Another approach to the goal of high efficiency absorption uses end pumping, in which pump light comes into a pump cavity along its longitudinal axis. End pumping requires expensive high-brightness pump diodes and durable, difficult-to-produce dichroic coatings since the pumping and laser light extraction take place through the same optical surfaces (i.e. the ends of the rod) while requiring quite different reflectivity characteristics. In the case of quasi-four level or three-level systems where the high threshold requires greater pumping rate, pump “bleaching” can occur, in which a large fraction of the active ions have been excited and correspondingly fewer ions are in the ground state available for pump light absorption, resulting in reduced absorption for both side- and end-pumping geometries.
The theory of operation of the passive Q-switch is described in detail in Koechner, specifically for organic dye and radiation-induced color-center saturable absorbers [Koechner, W., Solid State Laser Engineering, 2nd Ed., Springer-Verlag, Berlin, pp 437–442 (1988).]. See U.S. Pat.

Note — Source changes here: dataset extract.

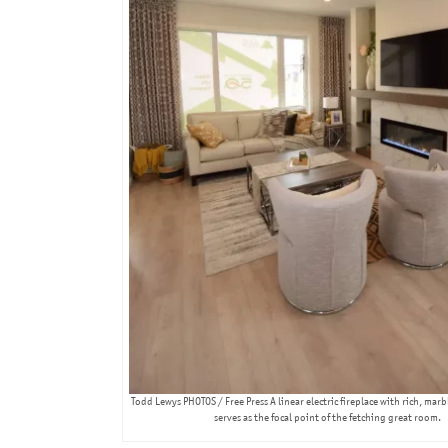
Todd Lewys PHOTOS / Free Press A linear electric fireplace with rich, mar
serves as the focal point of the fetching great room.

No. 4,833,333.
U.S. Pat. No. 5,761,233 issued Jun. 2, 1998 to Brusselbach et al., the teachings of which are incorporated herein by reference, teaches the fabrication of a multi-element “monolithic” pump cavity using the process of diffusion bonding practiced by Onyx Optics, Inc (Dublin, Calif.). This process adds significant cost and cycle time to the manufacture of solid-state lasers and is therefore undesirable, particularly in the cost-driven eye safe laser rangefinder market for individual soldier weapon fire control systems.
Hence, a need remains in the art for solid state devices, such as Q-switches and laser pump cavities, which have radially dependent dopant densities but: 1) are fabricated without the need for an expensive 1–2 MeV electron irradiation; 2) are fabricated without the need for a Cobalt-60 source of gamma radiation to provide a background level of color centers; 3) do not require a relatively long crystal; 4) have good optical density; 5) are not photosensitive; 6) are not sensitive to weak UV exposure; 7) are not temperature sensitive and 8) are inexpensive to manufacture.